- [TASKS TO PERFORM]
1. In the Qwen-7B-Chat issue, which input and output values were used to run the task on MTL?
2. Carry the Qwen-7B-Chat issue forward from its last line shown.

- [PASSAGE PROVIDED]
▬▬▬▬▬▬▬▬▬▬
Qwen-7B-Chat fail with larger 6.7k for second or 3rd time

Question

Qwen-7B-Chat fail with larger 6.7k for second or 3rd time

juan-OY opened this issue 2 months ago · comments

MTL running One task with -i 6707 -o 160
it shows OOM on MTL, while the similar command can pass in the previous testing.

Traceback (most recent call last):
File "C:\multi-modality\cvte_qwen\ultra_test_code_and_data\benchmark_test2intel\speed_test_ultra.py", line 241, in
infer_test(model, tokenizer, input_token_num, output_token_num, total_speed_file)
File "C:\multi-modality\cvte_qwen\ultra_test_code_and_data\benchmark_test2intel\speed_test_ultra.py", line 108, in infer_test
prefill_output = model(**model_inputs)
File "C:\Users\Intel\miniconda3\envs\qwen\lib\site-packages\torch\nn\modules\module.py", line 1518, in _wrapped_call_impl
return self._call_impl(*args, **kwargs)
File "C:\Users\Intel\miniconda3\envs\qwen\lib\site-packages\torch\nn\modules\module.py", line 1527, in _call_impl
return forward_call(*args, **kwargs)
File "C:\Users\Intel/.cache\huggingface\modules\transformers_modules\Qwen-7B-Chat-sym_int4\modeling_qwen.py", line 1060, in forward
lm_logits = self.lm_head(hidden_states)
File "C:\Users\Intel\miniconda3\envs\qwen\lib\site-packages\torch\nn\modules\module.py", line 1518, in _wrapped_call_impl
return self._call_impl(*args, **kwargs)
▬▬▬▬▬▬▬▬▬▬
- [DATASET EXTRACT]

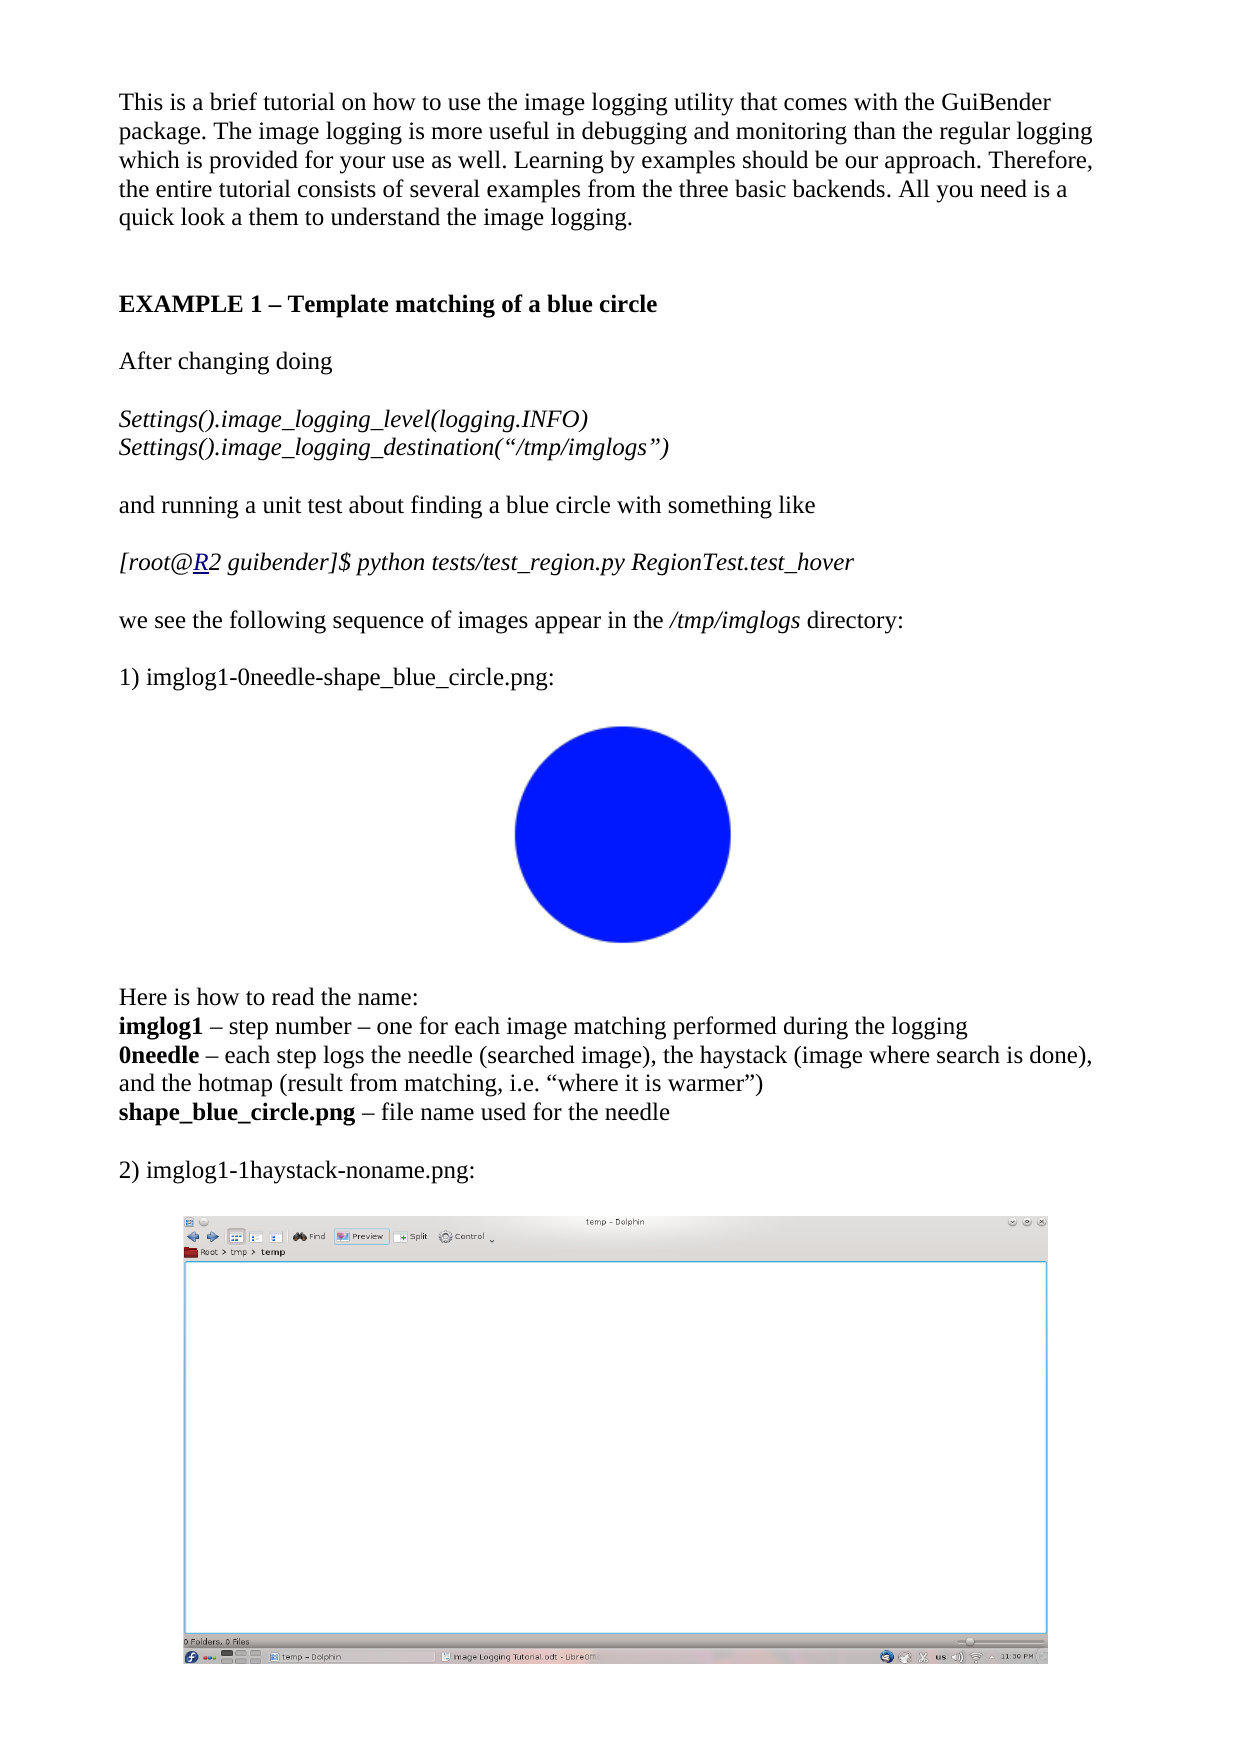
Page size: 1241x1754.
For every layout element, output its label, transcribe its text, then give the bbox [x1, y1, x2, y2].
▬▬▬▬▬▬▬▬▬▬
- [EXPECTED OUTPUTS]
1. The input was 6707 (-i 6707) and the output was 160 (-o 160).

2.
File "C:\Users\Intel\miniconda3\envs\qwen\lib\site-packages\torch\nn\modules\module.py", line 1527, in _call_impl
return forward_call(*args, **kwargs)
File "C:\Users\Intel\miniconda3\envs\qwen\lib\site-packages\ipex_llm\transformers\low_bit_linear.py", line 703, in forward
result = linear_q4_0.forward_new(x_2d, self.weight.data, self.weight.qtype,
RuntimeError: XPU out of memory. Tried to allocate 2.37 GiB (GPU 0; 14.48 GiB total capacity; 6.94 GiB already allocated; 8.04 GiB reserved in total by PyTorch)

Xin Qiu · Answer 1 · Mon May 27 2024 14:29:45 GMT+0800 (China Standard Time)

To minimize MTL's memory usage, you can put embedding on cpu memory by setting cpu_embedding=True when calling from_pretrained or load_low_bit. Qwen's embedding is about 1GB.

juan-OY · Answer 2 · Mon May 27 2024 21:38:09 GMT+0800 (China Standard Time)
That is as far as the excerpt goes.